By sector, quite a lot of movement was noted since the start of the year. Despite a January of bleak trading announcements from the high street, the latest Hitachi Capital data reveals a sharp improvement in growth outlook from the retail sector among small businesses (up 9% on Q1 to 40%), with confidence in Real Estate rising by 17% since January. Conversely growth forecasts have fallen most sharply in the Finance/Accounting and Transport/Distribution sectors (falling 9% and 17% respectively).

Gavin Wraith-Carter, Managing Director at Hitachi Capital Business Finance said “We are all living through a period of unprecedented uncertainty and, within that context, it is not surprising that small business confidence has taken a knock. It is too early to tell whether this is a short-term blip or the start of a trend.”

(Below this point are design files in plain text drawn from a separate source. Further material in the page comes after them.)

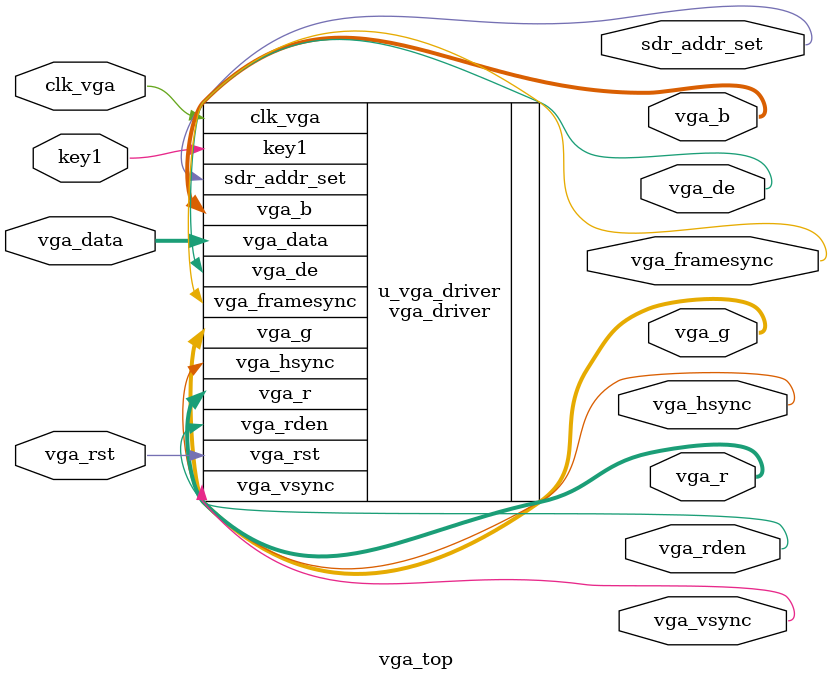
<source format=v>
/*-------------------------------------------------------------------------
Filename			:		vga_top.v
==========================================================================*/
module vga_top
(  	
	//global clock
	input			clk_vga,			//system clock
	input			vga_rst,     	//sync reset
	input       key1,          //key1
	
	//lcd interface
	output			vga_de,		   //vga blank
	output			vga_hsync,	  	//vga horizontal sync
	output			vga_vsync,	   //vga vertical sync
	output	[4:0]	vga_r,		   //vga display data
	output	[5:0]	vga_g,		   //vga display data	
	output	[4:0]	vga_b,		   //vga display data
	
	//user interface
	output			   vga_rden,	//vga data request
	output            sdr_addr_set,
	output			   vga_framesync,	//vga frame sync
	input  	[15:0]	vga_data	      //vga data 16bit
);	  


//-------------------------------------
vga_driver u_vga_driver
(
	//global clock
	.clk_vga			(clk_vga),		
	.vga_rst			(vga_rst), 
	.key1		      (key1),	
	
	 //lcd interface
	.vga_de		   (vga_de),
	.vga_hsync		(vga_hsync),		    	
	.vga_vsync		(vga_vsync),
	.vga_r			(vga_r),	
	.vga_g			(vga_g),	
	.vga_b			(vga_b),		
	
	//user interface
	.vga_rden   	(vga_rden),
	.vga_framesync	(vga_framesync),
	.vga_data	   (vga_data),	
	.sdr_addr_set	(sdr_addr_set)	
	
	
);

endmodule



</source>
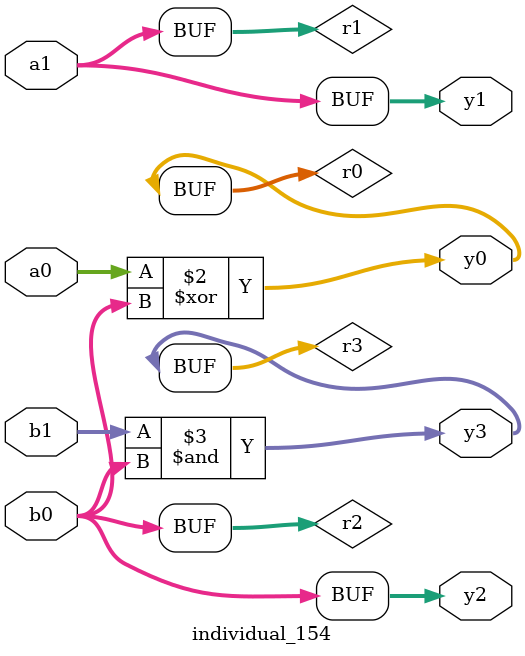
<source format=sv>
module individual_154(input logic [15:0] a1, input logic [15:0] a0, input logic [15:0] b1, input logic [15:0] b0, output logic [15:0] y3, output logic [15:0] y2, output logic [15:0] y1, output logic [15:0] y0);
logic [15:0] r0, r1, r2, r3; 
 always@(*) begin 
	 r0 = a0; r1 = a1; r2 = b0; r3 = b1; 
 	 r0  ^=  b0 ;
 	 r3  &=  b0 ;
 	 y3 = r3; y2 = r2; y1 = r1; y0 = r0; 
end
endmodule
</source>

“The crucial subtext is how small businesses are reacting to how they are feeling. What is encouraging from our research is that whilst around four in five small businesses can identify current challenges, the vast majority are adapting by making new plans to achieve future growth. Investing in new equipment, expanding into overseas markets and tackling late payment are key issues that small businesses are prioritising to move their businesses forward – and now is a vital time for the banking and specialist finance community to be backing the small businesses that have the ideas, the plans and the passion to see market uncertainty as an opportunity to grow.”